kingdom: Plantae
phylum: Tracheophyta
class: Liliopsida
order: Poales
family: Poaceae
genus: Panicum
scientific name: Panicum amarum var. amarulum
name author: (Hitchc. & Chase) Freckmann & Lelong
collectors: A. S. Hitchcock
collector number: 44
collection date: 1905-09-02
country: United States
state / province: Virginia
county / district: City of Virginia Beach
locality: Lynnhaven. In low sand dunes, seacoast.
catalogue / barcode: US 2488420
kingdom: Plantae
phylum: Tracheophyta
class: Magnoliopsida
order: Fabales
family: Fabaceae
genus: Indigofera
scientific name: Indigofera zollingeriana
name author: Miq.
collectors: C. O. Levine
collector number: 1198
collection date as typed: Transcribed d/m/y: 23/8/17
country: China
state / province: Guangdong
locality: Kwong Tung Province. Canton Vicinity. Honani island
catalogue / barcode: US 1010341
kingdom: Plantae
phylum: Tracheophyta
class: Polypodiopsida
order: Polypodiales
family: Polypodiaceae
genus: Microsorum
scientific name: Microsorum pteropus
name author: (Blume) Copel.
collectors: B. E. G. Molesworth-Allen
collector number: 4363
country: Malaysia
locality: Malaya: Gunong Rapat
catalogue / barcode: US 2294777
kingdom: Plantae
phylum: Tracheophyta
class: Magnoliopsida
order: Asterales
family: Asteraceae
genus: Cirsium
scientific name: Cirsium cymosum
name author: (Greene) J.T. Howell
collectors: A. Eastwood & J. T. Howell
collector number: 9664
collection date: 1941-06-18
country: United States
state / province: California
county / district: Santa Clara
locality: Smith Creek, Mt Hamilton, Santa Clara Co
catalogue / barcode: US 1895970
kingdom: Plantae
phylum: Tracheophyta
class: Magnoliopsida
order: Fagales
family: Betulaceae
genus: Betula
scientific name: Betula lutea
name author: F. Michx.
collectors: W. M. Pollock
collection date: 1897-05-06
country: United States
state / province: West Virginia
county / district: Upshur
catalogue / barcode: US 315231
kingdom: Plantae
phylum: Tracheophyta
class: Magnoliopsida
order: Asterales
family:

--*--

*Exercise goal*.
Can you copy the entire listing above, keeping every line identical?

*Exercise solution*.
kingdom: Plantae
phylum: Tracheophyta
class: Liliopsida
order: Poales
family: Poaceae
genus: Panicum
scientific name: Panicum amarum var. amarulum
name author: (Hitchc. & Chase) Freckmann & Lelong
collectors: A. S. Hitchcock
collector number: 44
collection date: 1905-09-02
country: United States
state / province: Virginia
county / district: City of Virginia Beach
locality: Lynnhaven. In low sand dunes, seacoast.
catalogue / barcode: US 2488420
kingdom: Plantae
phylum: Tracheophyta
class: Magnoliopsida
order: Fabales
family: Fabaceae
genus: Indigofera
scientific name: Indigofera zollingeriana
name author: Miq.
collectors: C. O. Levine
collector number: 1198
collection date as typed: Transcribed d/m/y: 23/8/17
country: China
state / province: Guangdong
locality: Kwong Tung Province. Canton Vicinity. Honani island
catalogue / barcode: US 1010341
kingdom: Plantae
phylum: Tracheophyta
class: Polypodiopsida
order: Polypodiales
family: Polypodiaceae
genus: Microsorum
scientific name: Microsorum pteropus
name author: (Blume) Copel.
collectors: B. E. G. Molesworth-Allen
collector number: 4363
country: Malaysia
locality: Malaya: Gunong Rapat
catalogue / barcode: US 2294777
kingdom: Plantae
phylum: Tracheophyta
class: Magnoliopsida
order: Asterales
family: Asteraceae
genus: Cirsium
scientific name: Cirsium cymosum
name author: (Greene) J.T. Howell
collectors: A. Eastwood & J. T. Howell
collector number: 9664
collection date: 1941-06-18
country: United States
state / province: California
county / district: Santa Clara
locality: Smith Creek, Mt Hamilton, Santa Clara Co
catalogue / barcode: US 1895970
kingdom: Plantae
phylum: Tracheophyta
class: Magnoliopsida
order: Fagales
family: Betulaceae
genus: Betula
scientific name: Betula lutea
name author: F. Michx.
collectors: W. M. Pollock
collection date: 1897-05-06
country: United States
state / province: West Virginia
county / district: Upshur
catalogue / barcode: US 315231
kingdom: Plantae
phylum: Tracheophyta
class: Magnoliopsida
order: Asterales
family:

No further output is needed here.